Entries from January 12, 2020 - January 18, 2020
Is China recovering?
Chinese official activity data for December mostly surprised positively, echoing an earlier PMI revival. With the PBoC cutting reserve requirements further at the start of the year, local governments stepping up issuance of infrastructure bonds and a “phase 1” US-China trade deal now concluded, is the economy on track to recover in H1 2020?
Monetary trends suggest not. Six-month growth rates of the narrow and broad money measures followed here were little changed in December, having fallen since Q2 2019. Credit expansion also remained cool – see first chart. (Note: the GDP numbers used in this chart were subsequently changed - see here.)
The “monetarist” interpretation is that the improvement in economic data at year-end reflected a recovery in money growth in early 2019, which went into reverse after the first of several regional bank failures in May and an associated tightening of credit conditions. The post-Q2 monetary slowdown suggests a relapse in economic data from Q1 2020.
The US-China trade deal locks in the bulk of recent tariffs, probably until 2021 (or later), and may result in President Trump redirecting his protectionist energies towards Europe.
Will the latest PBoC reserve requirement ratio cut, along with better economic data and additional fiscal spending, result in an easing of credit conditions in early 2020? The CKGSB corporate financing index for January, released towards month-end, will be an important data point: it continued to soften in December – second chart. Any recovery in credit conditions and money growth in early 2020, though, would be unlikely to be reflected in economic data until late in the year.
UK inflation slump piles pressure on tardy MPC
The forecast here a year ago was that the MPC would cut Bank rate to 0.5% during 2019. This was wrong in fact but right in spirit, as reflected in a significant downward shift in the yield curve.
The expected cut was probably pushed back by Brexit and election uncertainty but recent MPC communications and this week’s weak GDP and inflation data suggest that it will be delivered on the 30 January decision date.
The consensus thinks that a big enough bounce in January flash PMIs released next Friday could yet persuade the MPC to hold fire. This is doubtful and Tuesday’s labour market report may be more important – confirmation that employment has stalled and earnings growth is cooling would probably cement a January cut.
The volatile air fares component contributed to a decline in core CPI inflation to 1.4% (1.37%) in December, a three-year low, but there were also downward moves in food, non-energy industrial goods and recreational and personal services.
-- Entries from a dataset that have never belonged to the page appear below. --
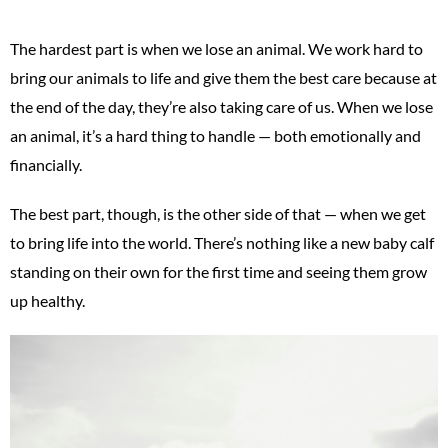
The hardest part is when we lose an animal. We work hard to
bring our animals to life and give them the best care because at
the end of the day, they’re also taking care of us. When we lose
an animal, it’s a hard thing to handle — both emotionally and
financially.
The best part, though, is the other side of that — when we get
to bring life into the world. There’s nothing like a new baby calf
standing on their own for the first time and seeing them grow
up healthy.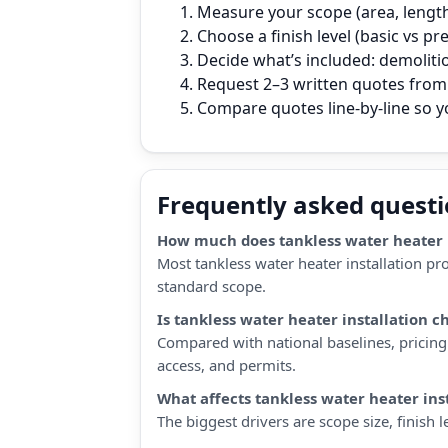
Measure your scope (area, length,
Choose a finish level (basic vs p
Decide what’s included: demoliti
Request 2–3 written quotes from l
Compare quotes line‑by‑line so 
Frequently asked quest
How much does tankless water heater in
Most tankless water heater installation pr
standard scope.
Is tankless water heater installation 
Compared with national baselines, pricing 
access, and permits.
What affects tankless water heater ins
The biggest drivers are scope size, finish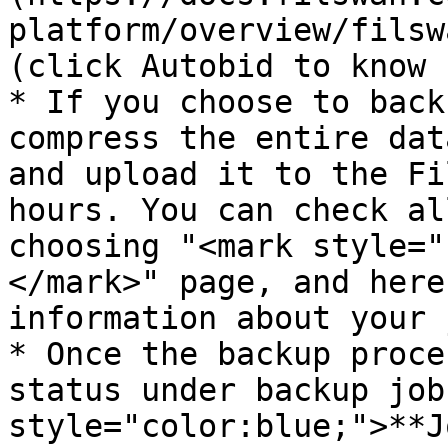
platform/overview/filsw
(click Autobid to know 
* If you choose to back
compress the entire dat
and upload it to the Fi
hours. You can check al
choosing "<mark style="
</mark>" page, and here
information about your 
* Once the backup proce
status under backup job
style="color:blue;">**J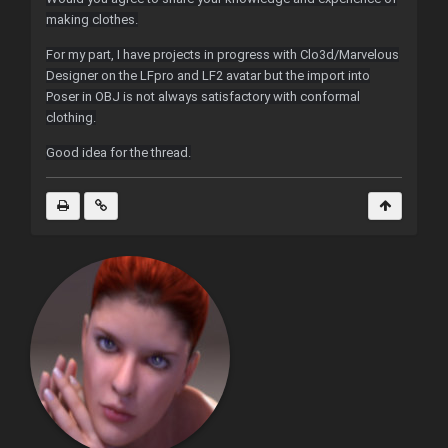
making clothes.
For my part, I have projects in progress with Clo3d/Marvelous
Designer on the LFpro and LF2 avatar but the import into
Poser in OBJ is not always satisfactory with conformal
clothing.
Good idea for the thread.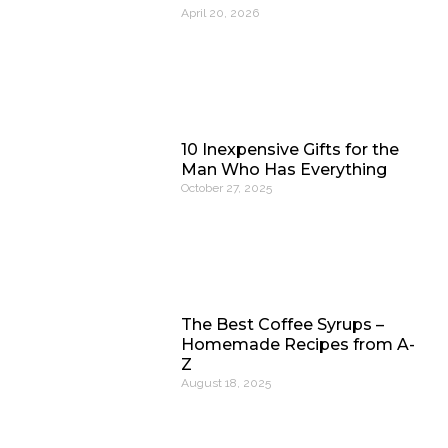
April 20, 2026
10 Inexpensive Gifts for the
Man Who Has Everything
October 27, 2025
The Best Coffee Syrups –
Homemade Recipes from A-
Z
August 18, 2025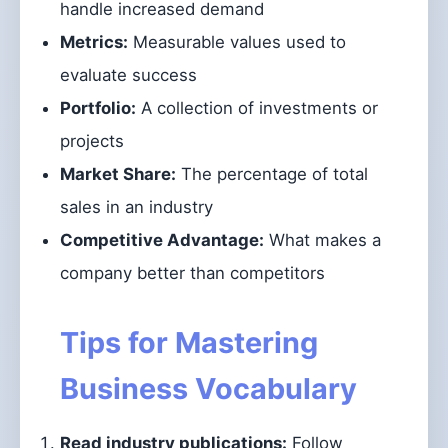
handle increased demand
Metrics:
Measurable values used to
evaluate success
Portfolio:
A collection of investments or
projects
Market Share:
The percentage of total
sales in an industry
Competitive Advantage:
What makes a
company better than competitors
Tips for Mastering
Business Vocabulary
Read industry publications:
Follow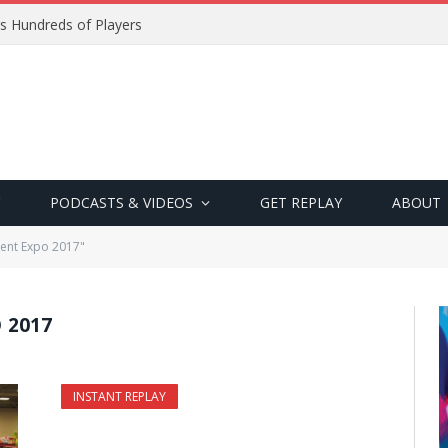
s Hundreds of Players
PODCASTS & VIDEOS
GET REPLAY
ABOUT
ent Expo 2017"
 2017
INSTANT REPLAY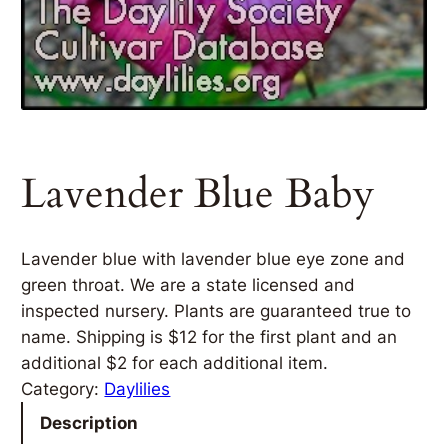
Lavender Blue Baby
Lavender blue with lavender blue eye zone and
green throat. We are a state licensed and
inspected nursery. Plants are guaranteed true to
name. Shipping is $12 for the first plant and an
additional $2 for each additional item.
Category:
Daylilies
Description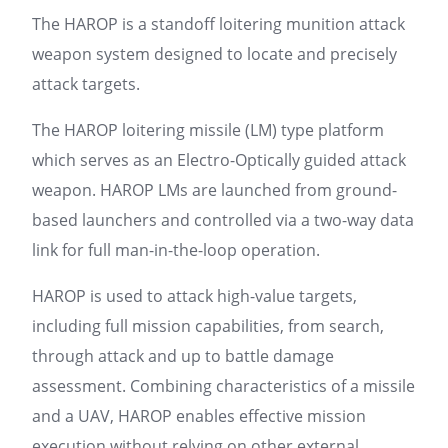
The HAROP is a standoff loitering munition attack
weapon system designed to locate and precisely
attack targets.
The HAROP loitering missile (LM) type platform
which serves as an Electro-Optically guided attack
weapon. HAROP LMs are launched from ground-
based launchers and controlled via a two-way data
link for full man-in-the-loop operation.
HAROP is used to attack high-value targets,
including full mission capabilities, from search,
through attack and up to battle damage
assessment. Combining characteristics of a missile
and a UAV, HAROP enables effective mission
execution without relying on other external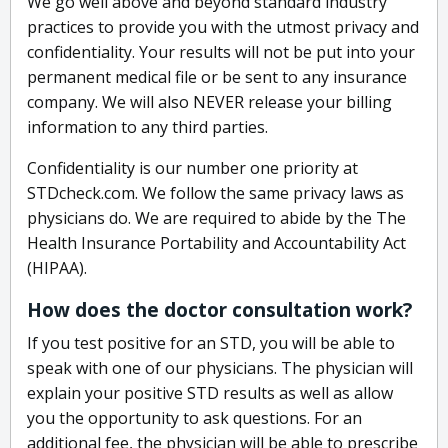
We go well above and beyond standard industry
practices to provide you with the utmost privacy and
confidentiality. Your results will not be put into your
permanent medical file or be sent to any insurance
company. We will also NEVER release your billing
information to any third parties.
Confidentiality is our number one priority at
STDcheck.com. We follow the same privacy laws as
physicians do. We are required to abide by the The
Health Insurance Portability and Accountability Act
(HIPAA).
How does the doctor consultation work?
If you test positive for an STD, you will be able to
speak with one of our physicians. The physician will
explain your positive STD results as well as allow
you the opportunity to ask questions. For an
additional fee, the physician will be able to prescribe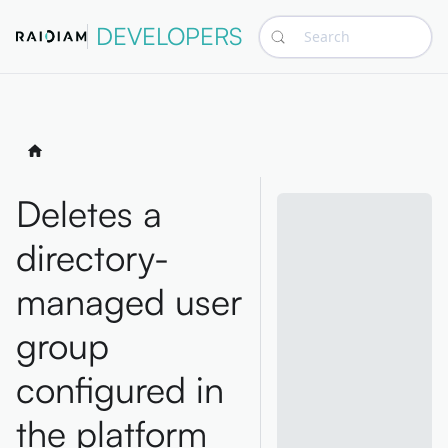
DEVELOPERS
Search
Deletes a
directory-
managed user
group
configured in
the platform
A November post suggested that the core rate would fall further based partly on a lagged relationship with core producer output price inflation, which continued to plunge last month – see first chart.
From a causal perspective, inflationary pressures are ebbing in lagged response to a fall in annual broad money growth – as measured by non-financial M4 – from nearly 7% in late 2016 to below 3% in late 2018: the monetarist rule of thumb is that money trends lead prices by about two years on average, although the relationship can be temporarily disrupted by large exchange rate swings (such as the post-EU-referendum depreciation) – second chart. The suggestion is that core inflation will continue to ease through 2020 barring a sizeable fall in sterling.